A.Kadir'in de gelmesiyle rakip savunmayı daha fazla rahatsız eder bir takım bünyesine büründük. Sadece Ergün'ü ileride bırakıp; onu da bir stoperin kucağına attığımızda uzun topları tekrar kendi yarı alanımızda görüyorduk.

4'lü savunmanın önünde Yasin-Emrah ikilisini, onların önünde Raif-Burak-Levent üçlüsünü ve hücumda A.Kadir ile Pazar günü çok sayıda fırsat yakaladık. Eğer o maç 1-1 bitseydi gerçekten yazık olacaktı.

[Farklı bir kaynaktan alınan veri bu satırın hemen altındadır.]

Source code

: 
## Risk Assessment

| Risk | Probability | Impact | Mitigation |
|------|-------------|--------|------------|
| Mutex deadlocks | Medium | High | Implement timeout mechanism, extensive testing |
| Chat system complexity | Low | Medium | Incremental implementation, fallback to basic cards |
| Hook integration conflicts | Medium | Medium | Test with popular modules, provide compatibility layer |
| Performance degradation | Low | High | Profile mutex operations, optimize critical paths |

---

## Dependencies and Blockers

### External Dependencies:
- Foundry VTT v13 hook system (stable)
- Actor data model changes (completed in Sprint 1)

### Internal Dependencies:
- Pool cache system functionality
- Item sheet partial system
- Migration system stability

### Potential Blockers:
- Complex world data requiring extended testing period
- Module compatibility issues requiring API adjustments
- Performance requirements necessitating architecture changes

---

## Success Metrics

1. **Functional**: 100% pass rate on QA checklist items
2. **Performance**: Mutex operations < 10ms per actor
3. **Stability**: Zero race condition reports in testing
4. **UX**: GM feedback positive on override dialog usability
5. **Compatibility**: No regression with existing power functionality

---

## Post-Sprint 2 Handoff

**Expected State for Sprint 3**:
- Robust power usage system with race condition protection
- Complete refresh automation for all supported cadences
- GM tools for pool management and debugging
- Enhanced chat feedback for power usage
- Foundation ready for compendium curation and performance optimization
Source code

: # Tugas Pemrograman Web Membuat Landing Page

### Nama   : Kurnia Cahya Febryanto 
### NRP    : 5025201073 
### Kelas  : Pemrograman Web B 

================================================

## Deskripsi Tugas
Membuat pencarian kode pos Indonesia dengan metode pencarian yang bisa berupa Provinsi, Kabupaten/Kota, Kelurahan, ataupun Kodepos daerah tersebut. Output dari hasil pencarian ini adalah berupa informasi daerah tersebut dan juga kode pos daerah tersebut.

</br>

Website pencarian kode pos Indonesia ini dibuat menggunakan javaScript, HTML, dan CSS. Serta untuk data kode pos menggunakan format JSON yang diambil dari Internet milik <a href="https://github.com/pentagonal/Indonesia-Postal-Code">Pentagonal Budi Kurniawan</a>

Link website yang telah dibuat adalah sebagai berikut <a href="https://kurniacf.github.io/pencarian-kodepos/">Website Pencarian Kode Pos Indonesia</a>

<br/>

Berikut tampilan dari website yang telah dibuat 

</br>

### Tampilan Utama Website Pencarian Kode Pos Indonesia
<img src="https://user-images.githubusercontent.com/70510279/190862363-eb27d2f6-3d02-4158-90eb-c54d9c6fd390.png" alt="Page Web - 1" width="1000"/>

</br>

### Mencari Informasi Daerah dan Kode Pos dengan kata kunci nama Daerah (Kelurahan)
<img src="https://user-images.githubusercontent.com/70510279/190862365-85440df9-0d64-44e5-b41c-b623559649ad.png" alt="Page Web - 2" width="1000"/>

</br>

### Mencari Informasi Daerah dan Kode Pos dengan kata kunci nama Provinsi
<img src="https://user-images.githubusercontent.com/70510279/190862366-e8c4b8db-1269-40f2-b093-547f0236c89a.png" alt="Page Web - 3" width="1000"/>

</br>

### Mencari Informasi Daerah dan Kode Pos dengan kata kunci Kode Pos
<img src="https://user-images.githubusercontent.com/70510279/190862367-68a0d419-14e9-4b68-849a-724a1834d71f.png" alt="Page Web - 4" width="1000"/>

Mantaliteyi daha hücumcu, daha çok isteyen bir İnegölspor'a çevirdi Taşkın Güngör. Zaten beklediğimiz de buydu.

Şampiyon olduğumuz sezon da İnegölspor, oynadığı futbolla keyif veren, oyunu daha fazla rakip alanda oynayan bir ekipti.

Bu taraftarı da stada çeken bir durum... Taraftar demişken; Pazar günü müthiş bir taraftar topluluğu vardı. Galibiyette ciddi katkıları vardı.

Puan tablosu İnegölspor'un Play-Off şansını ortaya koyuyor. Kupadan da elenmiş olan Bordo Beyazlılar artık sadece ligi düşünecek.

Kupada üst üste maç oynama alışkanlığı edinmesi, İnegölspor'a fiziksel üstünlük de sağlayabilir. Bunu ilerleyen haftalar göreceğiz.

Fakat şunu iyi biliyoruz ki ilk yarıya göre çok daha iyi, çok daha mücadeleci, isteyen, kovalayan, pes etmeyen bir takım var. İnşallah böyle devam ederiz.